There is no test statistic here, simply determine the appropriate degrees of freedom then calculate the p-value and compare with the predetermined significance level (typically $\alpha = 0.05$). The probability of obtaining any set of values (a,b,c,d) for two-level independent and dependent variables is given by the ***hypergeometric distribution***, this is what allows exact determination of the p-value.

In Python using scipy a 2x2 contingency table can be analyzed,
```
scipy.stats.fisher_exact(table, alternative='two-sided')
```

See wikipedia for an example: https://en.wikipedia.org/wiki/Fisher%27s_exact_test#Example

<br>
___
# 1 Independent multi-valued categorical variable

___

## 1 continuous dependent variable with normal distribution

### One-way ANOVA

The null hypothesis ($H_0$) tested by one-way ANOVA is that two or more population
means are equal.
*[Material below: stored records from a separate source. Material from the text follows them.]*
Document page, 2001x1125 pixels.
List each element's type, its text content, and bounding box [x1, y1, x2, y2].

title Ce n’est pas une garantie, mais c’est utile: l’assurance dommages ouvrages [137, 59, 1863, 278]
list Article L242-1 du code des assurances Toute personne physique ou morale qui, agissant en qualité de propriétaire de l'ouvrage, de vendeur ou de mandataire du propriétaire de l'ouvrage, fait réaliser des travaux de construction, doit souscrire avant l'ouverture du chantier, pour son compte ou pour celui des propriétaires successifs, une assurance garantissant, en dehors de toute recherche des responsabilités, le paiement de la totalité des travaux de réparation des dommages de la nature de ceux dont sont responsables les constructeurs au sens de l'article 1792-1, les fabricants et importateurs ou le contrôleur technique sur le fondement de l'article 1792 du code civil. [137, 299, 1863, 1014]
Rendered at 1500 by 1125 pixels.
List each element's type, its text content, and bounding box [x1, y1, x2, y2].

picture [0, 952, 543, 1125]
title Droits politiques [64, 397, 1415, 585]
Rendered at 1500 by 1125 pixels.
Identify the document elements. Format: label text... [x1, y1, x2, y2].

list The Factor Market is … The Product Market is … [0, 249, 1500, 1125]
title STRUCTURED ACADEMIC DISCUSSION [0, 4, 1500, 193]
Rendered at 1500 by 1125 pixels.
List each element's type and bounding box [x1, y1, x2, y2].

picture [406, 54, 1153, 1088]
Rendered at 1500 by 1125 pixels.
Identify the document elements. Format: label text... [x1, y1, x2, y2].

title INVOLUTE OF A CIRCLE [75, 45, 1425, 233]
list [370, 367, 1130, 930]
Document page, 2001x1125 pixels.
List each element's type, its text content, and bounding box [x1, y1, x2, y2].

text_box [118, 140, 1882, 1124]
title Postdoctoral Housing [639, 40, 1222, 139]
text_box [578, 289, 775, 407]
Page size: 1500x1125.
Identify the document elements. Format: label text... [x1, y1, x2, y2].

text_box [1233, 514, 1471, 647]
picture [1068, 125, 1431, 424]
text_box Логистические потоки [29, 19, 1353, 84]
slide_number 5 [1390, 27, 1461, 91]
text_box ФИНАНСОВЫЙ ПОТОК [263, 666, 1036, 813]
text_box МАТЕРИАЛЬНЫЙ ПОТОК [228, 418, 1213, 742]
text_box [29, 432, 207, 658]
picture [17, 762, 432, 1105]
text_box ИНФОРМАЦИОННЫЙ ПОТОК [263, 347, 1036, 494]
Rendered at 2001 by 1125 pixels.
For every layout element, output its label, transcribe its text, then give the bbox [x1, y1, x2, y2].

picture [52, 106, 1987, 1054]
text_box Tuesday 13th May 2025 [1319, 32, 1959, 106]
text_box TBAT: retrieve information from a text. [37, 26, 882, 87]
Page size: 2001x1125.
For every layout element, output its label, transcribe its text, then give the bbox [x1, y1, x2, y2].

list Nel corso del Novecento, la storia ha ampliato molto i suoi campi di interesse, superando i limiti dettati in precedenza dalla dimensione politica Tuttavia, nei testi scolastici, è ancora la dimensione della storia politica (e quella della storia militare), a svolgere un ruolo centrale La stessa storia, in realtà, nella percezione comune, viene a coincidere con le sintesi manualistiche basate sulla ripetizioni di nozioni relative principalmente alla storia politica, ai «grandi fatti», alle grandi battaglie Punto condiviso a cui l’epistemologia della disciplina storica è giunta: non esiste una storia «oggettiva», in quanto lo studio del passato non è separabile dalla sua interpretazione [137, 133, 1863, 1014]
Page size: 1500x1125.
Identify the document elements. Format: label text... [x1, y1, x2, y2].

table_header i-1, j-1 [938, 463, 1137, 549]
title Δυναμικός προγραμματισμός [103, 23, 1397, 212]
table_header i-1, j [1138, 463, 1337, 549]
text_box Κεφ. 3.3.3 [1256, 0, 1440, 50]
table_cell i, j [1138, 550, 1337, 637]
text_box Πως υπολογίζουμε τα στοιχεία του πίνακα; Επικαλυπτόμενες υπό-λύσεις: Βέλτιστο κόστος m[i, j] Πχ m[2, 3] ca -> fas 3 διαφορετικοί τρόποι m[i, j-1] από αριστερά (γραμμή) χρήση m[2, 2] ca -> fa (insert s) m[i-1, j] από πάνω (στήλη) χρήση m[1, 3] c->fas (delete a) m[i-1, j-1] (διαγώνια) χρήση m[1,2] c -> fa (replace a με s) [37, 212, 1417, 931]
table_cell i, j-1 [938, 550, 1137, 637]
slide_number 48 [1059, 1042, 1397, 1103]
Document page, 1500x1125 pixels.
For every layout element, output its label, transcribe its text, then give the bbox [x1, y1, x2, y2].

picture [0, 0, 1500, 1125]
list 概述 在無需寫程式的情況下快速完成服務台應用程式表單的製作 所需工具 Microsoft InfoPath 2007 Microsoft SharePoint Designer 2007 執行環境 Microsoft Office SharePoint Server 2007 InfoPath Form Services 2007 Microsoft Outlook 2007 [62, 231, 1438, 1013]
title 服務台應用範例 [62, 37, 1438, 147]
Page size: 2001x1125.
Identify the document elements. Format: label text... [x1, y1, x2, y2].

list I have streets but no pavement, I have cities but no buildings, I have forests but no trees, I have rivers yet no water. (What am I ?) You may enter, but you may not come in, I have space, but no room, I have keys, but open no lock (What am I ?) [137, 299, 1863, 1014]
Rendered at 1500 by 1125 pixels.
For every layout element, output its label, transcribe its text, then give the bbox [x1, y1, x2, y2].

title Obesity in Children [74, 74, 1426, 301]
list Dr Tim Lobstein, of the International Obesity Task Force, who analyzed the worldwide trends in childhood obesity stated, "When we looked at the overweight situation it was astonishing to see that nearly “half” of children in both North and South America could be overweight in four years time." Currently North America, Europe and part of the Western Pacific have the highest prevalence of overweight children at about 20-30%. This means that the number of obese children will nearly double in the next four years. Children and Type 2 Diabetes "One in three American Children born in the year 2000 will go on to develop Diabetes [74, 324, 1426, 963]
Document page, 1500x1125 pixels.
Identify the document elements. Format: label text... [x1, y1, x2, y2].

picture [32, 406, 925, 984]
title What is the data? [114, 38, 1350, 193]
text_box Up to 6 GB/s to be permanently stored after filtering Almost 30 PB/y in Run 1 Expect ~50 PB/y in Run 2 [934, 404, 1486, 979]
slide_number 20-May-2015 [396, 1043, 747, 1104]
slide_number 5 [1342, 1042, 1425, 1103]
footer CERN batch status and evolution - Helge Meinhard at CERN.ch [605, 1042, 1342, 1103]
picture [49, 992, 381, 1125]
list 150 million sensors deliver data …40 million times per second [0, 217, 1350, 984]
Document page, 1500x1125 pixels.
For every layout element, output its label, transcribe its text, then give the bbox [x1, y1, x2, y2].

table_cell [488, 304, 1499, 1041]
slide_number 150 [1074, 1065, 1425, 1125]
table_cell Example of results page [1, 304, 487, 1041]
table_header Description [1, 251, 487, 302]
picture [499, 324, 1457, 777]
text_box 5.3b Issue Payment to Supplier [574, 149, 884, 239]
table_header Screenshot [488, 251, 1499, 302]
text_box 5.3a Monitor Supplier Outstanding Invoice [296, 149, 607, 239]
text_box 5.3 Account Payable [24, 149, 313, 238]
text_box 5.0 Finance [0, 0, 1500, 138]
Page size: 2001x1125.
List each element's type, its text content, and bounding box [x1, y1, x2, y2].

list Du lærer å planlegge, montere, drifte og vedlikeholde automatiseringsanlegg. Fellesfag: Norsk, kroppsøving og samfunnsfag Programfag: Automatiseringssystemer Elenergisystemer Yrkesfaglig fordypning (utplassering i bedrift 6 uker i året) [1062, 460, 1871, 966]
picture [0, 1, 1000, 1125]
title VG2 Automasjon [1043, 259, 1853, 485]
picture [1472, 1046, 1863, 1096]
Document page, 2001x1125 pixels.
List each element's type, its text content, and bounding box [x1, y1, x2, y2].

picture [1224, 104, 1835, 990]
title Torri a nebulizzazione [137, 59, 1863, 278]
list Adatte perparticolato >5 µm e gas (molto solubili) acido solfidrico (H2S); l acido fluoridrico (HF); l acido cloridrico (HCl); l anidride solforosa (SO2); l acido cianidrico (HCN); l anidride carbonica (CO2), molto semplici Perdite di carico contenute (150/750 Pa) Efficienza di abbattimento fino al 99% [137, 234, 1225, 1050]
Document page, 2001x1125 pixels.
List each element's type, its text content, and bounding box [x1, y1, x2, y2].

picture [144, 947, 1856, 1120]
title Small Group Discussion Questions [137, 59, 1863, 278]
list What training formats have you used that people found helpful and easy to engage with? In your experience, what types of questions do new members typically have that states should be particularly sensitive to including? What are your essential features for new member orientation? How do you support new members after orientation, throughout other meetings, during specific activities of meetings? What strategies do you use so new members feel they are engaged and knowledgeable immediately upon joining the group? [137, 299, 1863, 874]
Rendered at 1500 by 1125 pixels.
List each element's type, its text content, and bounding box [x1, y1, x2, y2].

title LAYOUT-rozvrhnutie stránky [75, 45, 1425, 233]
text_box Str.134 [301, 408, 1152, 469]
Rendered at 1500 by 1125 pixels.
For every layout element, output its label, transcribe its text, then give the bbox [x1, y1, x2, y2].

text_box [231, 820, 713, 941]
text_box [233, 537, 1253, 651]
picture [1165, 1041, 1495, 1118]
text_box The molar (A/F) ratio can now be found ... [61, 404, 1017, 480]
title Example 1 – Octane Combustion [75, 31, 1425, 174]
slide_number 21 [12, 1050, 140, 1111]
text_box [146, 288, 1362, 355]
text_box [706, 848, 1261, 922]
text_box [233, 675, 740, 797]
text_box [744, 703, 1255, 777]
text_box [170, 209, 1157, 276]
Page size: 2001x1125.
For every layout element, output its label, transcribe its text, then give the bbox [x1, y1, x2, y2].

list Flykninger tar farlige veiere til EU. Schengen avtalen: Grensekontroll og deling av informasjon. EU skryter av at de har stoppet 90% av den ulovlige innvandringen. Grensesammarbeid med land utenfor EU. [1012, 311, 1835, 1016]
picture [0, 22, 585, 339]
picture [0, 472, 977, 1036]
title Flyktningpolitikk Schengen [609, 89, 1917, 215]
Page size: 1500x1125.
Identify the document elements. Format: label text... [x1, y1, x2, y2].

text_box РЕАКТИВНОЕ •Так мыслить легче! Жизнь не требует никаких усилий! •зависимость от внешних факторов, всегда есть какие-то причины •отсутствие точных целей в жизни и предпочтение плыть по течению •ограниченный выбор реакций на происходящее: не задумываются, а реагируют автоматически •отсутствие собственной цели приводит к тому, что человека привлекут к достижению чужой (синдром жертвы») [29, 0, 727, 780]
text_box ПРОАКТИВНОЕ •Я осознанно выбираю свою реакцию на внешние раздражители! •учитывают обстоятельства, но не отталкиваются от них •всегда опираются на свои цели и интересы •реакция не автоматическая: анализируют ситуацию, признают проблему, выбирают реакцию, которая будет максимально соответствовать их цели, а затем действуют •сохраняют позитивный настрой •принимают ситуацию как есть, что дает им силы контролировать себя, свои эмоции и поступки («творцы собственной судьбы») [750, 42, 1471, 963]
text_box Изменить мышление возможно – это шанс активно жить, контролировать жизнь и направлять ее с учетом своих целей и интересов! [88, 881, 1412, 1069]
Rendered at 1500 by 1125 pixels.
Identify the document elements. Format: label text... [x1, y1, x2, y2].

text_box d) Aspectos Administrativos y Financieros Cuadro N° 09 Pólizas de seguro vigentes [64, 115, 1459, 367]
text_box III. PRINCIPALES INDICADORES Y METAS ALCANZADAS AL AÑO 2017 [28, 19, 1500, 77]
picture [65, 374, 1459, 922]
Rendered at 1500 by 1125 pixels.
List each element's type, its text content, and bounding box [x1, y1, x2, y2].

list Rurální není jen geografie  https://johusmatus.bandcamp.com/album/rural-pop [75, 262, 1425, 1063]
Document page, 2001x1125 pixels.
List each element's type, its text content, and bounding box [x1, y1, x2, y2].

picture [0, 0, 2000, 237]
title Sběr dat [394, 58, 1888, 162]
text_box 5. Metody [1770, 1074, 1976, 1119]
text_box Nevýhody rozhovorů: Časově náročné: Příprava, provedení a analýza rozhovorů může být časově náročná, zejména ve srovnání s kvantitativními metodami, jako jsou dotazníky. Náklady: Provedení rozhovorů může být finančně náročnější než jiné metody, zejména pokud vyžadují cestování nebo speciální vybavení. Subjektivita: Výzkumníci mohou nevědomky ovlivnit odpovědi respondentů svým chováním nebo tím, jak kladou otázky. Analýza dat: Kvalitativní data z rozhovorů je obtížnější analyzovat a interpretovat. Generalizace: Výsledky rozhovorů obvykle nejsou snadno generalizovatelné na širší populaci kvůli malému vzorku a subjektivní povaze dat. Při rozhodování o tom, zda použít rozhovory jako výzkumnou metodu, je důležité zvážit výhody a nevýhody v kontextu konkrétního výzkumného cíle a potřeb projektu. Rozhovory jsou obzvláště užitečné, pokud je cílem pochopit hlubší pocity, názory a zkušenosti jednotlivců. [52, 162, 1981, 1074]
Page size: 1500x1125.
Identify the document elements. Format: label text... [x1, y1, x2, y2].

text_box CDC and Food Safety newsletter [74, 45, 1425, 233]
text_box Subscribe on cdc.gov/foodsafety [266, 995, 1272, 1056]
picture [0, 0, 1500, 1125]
A statistically significant test indicates that observed data sampled from each of the populations would be unlikely if the null hypothesis were true.

#### Assumptions

The data from each independent category must be:
1. Random and independent
1. Normally distributed
1. Equal variances

The last two assumptions are relaxed for large samples.

In Python using scipy,
```
scipy.stats.f_oneway(*args)
```

### One-way repeated measures ANOVA (rANOVA)

Here, the independent variable represents measurements collected under a variety of conditions or at several different time points from the same group. 

One example would be collecting blood pressure at a variety of time points from the same group of people, or perhaps in a taste test for different types of cake being sampled by the same group of people.

There is no easy Python implementation for repeated measures ANOVA. One possibility is to use [rpy2](http://rpy2.bitbucket.org/) to call the R-package for this method.

<br>
___
# 2 Independent multi-valued categorical variable
___

<br>
## 1 continuous dependent variable with normal distribution

### Two-way ANOVA

This test will assess the ***main effect*** of each independent variable (its effect on the DV averaging across the levels of other IVs) and ***interaction*** between independent variables. An interaction between three variables indicates that considering the effect of two on the third is not strictly additive, there is an interaction (or simultaneous influence) between the two that influences the value of the third.